There seems to be in some circles this strange belief that Russia is somehow all-powerful because they have gas and oil and thus the Western world can only cower in fear of the almighty Russian bear turning off the oil and gas taps.
Conveniently scary story that, I’m sure the same people who buy that malarky are the ones who bought the FoxNews Al-Qaeda suitcase nuke stories as well.
A quick wake up call to these people: If Russia would stop selling oil and gas to Europe, you know what? Russia would not get any money.
But they’ll sell to the Chinese! They cry. Ah, how wrong they are and I’ll come to that later in this post. First, let’s have a brief look at Russia’s economic situation if they were to start using oil as a weapon.
Russia is a kleptocracy plagued by serious economic disparity and endemic corruption. In other words it’s a traditional emerging market with all the problems such a market entails, but to some people for some strange reason it seems like a superpower.
Bah-humbug says I.
But don’t take my word for it, take someone’s who is much smarter than I, The Streetwise Professor. He penned a short, clear, fact based article on this subject, the jist of which is that for Russia “Using the Energy Weapon is Economic Suicide”. You really should read his post, now!
If you then find yourself starting to geek out a bit (like I did) you might want to follow up by reading a thorough analysis “Crimeanomics favours the West”. It’s written by UBS analysts, so as articles go it’s what you’d expect, a bit boring. But the underlying numbers and data are interesting.
Russians Selling Oil to The Chinese
Right then, let’s get back to the US dollar and the Chinese, who are going to buy all this Russian oil as we in Europe go back to living in igloos and trading squirrel furs with each other to survive because the Russians didn’t pump gas to Germany.
I have one word for these people who think that changing from the US dollar as an oil currency is a simple matter. That word is hedge.
How are the buyers and sellers of Russia’s “traded in any currency other than US Dollars” oil going to hedge their oil exposure? If you are wondering what the heck I’m on about, allow me to elaborate.

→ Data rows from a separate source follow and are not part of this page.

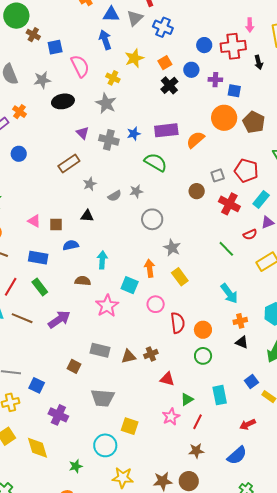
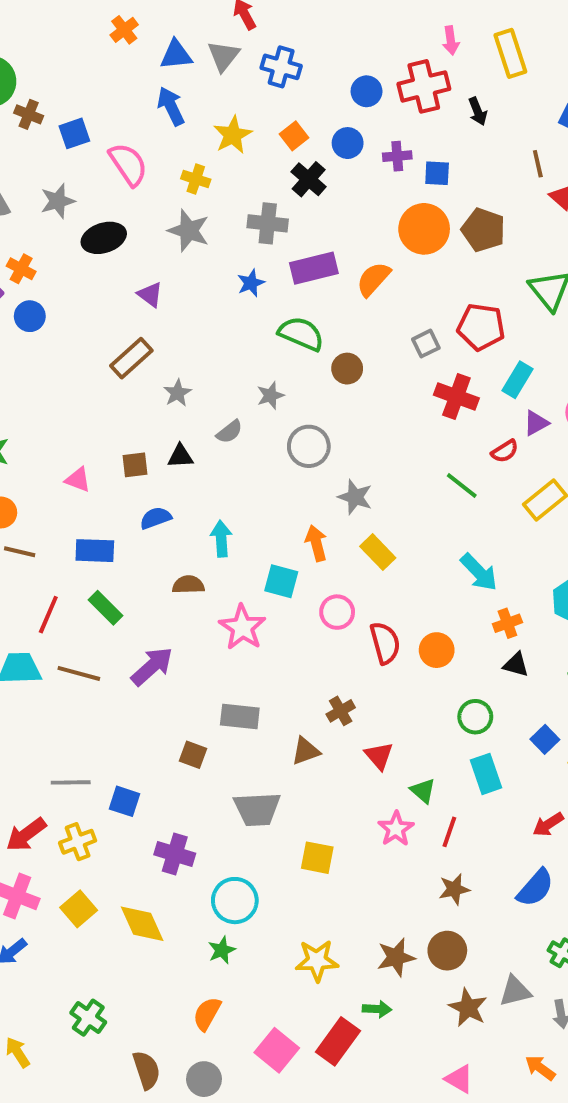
gray cross: (109, 140) -> (268, 223), moved
blue circle: (19, 154) -> (30, 316), moved
brown circle: (197, 191) -> (347, 369), moved
gray semicircle: (115, 196) -> (229, 432), moved
brown square: (56, 224) -> (135, 465), moved
brown triangle: (128, 356) -> (306, 751), moved
green circle: (203, 356) -> (475, 717), moved
red triangle: (167, 379) -> (379, 756), turned 42
green triangle: (187, 399) -> (423, 791), turned -40
cyan circle: (105, 445) -> (235, 901), moved

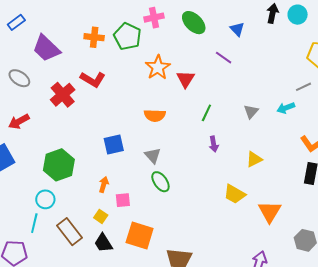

Many things happen and a lot of time transpires from the time that oil is extracted to the time you pump it into your car in the form of petrol this causes the price of oil to go up and down. We pros prefer to use the word volatility because it makes us sound like we know what we are talking about (and you don’t).
Because of the uncertainty in the price of oil a there emerged a futures market. The futures market is used as insurance by all participants in the petroleum sector to protect (hedge) against price swings. (It’s pretty basic stuff, here you’ll find a good example of how hedging works).
The global oil futures market is valued at tens of billions of US dollars. Why US dollars? Because that’s what the contracts are denominated in. So here we are, back to the US dollar again.
So for all of those who think "Eeeek Russia, ooh how strong" please explain to me how Mr. Oilagotski from Russia and Mr. Wan-Sum-Lube from China are going to do business without a proper working futures market in an appropriate currency?
If the Russians and Chinese want to end US dollar hegemony in the oil markets they need to come up with a working market that participants can use to hedge their inventories and purchases. Without that it’s just two-way bartering, slower and more cumbersome than the current system.